Fetal-personhood laws can also be used to target access to birth control, embryonic stem cell research and even women who suffer miscarriages.
In eliminating a woman’s constitutional right to choose what happens in her own body, the Supreme Court claimed to be respecting the democratic process by allowing state legislatures to determine whether abortion should be legal, and what, if any, limits should be placed on it. Roe v. Wade had been “egregiously wrong” to wrest a fraught public debate from the American public, Justice Alito wrote in the majority opinion for Dobbs v. Jackson Women’s Health in 2022. It was “time to heed the Constitution and return the issue of abortion to the people’s elected representatives.”
Instead of being settled at the state level, less than two years since the Dobbs ruling the issue of abortion has returned to the court and is likely to continue to do so for the foreseeable future.
The Dobbs ruling has forced a new public debate on abortion, and galvanized Americans’ support for it, which has been strong for decades. Since 1975, a majority of Americans have supported legal abortion in some or all cases, according to polling by Gallup, and that support has increased slightly since Dobbs. The percentage of Americans who think abortion should be illegal in all cases has gone down.
Since Roe was overturned in 2022, in every state where reproductive rights has been on the ballot, from Vermont to Kentucky, the abortion rights side has won. This past Tuesday, the same day that the court heard the mifepristone case, voters in Alabama elected to the state legislature a Democrat who ran on a platform of protecting access to abortion and I.V.F. The candidate, Marilyn Lands, had lost her race in 2022 by seven points; she won this week by 25 points.

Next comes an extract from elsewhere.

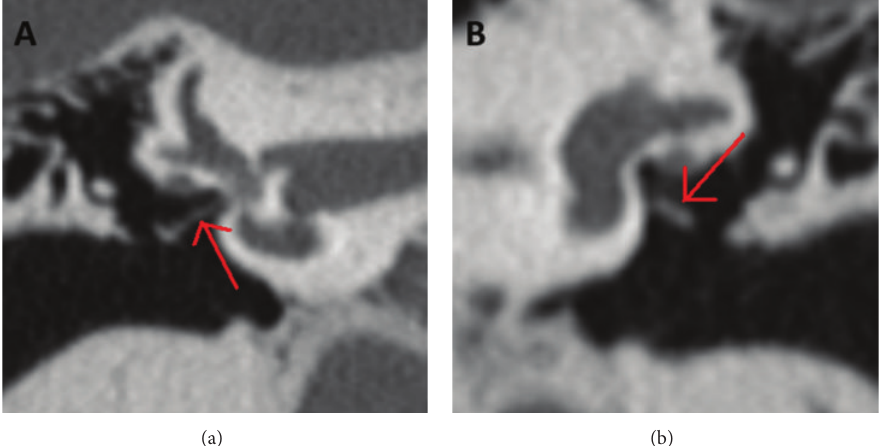
Figure 2: (a) Coronal section of CT showing normal position of stapes and tympanic portion of facial nerve on the right ear. (b) Coronal section of CT showing dislocation of stapes suprastructure from footplate on the left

There are limits to the state-by-state approach when it comes to protecting bodily autonomy. Some states don’t allow ballot initiatives of the type that have led to abortion rights victories elsewhere. In Ohio and other states, lawmakers have sought to block or overturn attempts by voters to protect abortion rights, and anti-abortion lawmakers in several states have sought to prosecute anyone who helps a woman travel to another state to get an abortion.
In short, there is no silver bullet for reproductive rights. The judiciary is no haven, not as long as the current Supreme Court majority holds; state and lower federal courts aren’t much better, going by the Alabama I.V.F. ruling and the decisions that pushed the mifepristone case to the Supreme Court. At the same time, voter support for reproductive rights won’t make a difference if they can’t use ballot measures to make that support known.
That is why any successful strategy to protect or restore abortion rights must understand reproductive rights and representative democracy as inextricably linked.
That means understanding the stakes of the elections in November. If Mr. Trump’s party wins solid control of the House and Senate, this could put Americans’ reproductive rights at further risk, especially if Republicans first decide to do away with the filibuster. That would lower the threshold for passing legislation such as a 15-week abortion ban, which Mr. Trump seems likely to support.
Voters will be faced with a stark choice: the choice of whether to protect not just reproductive rights, but true equality for women.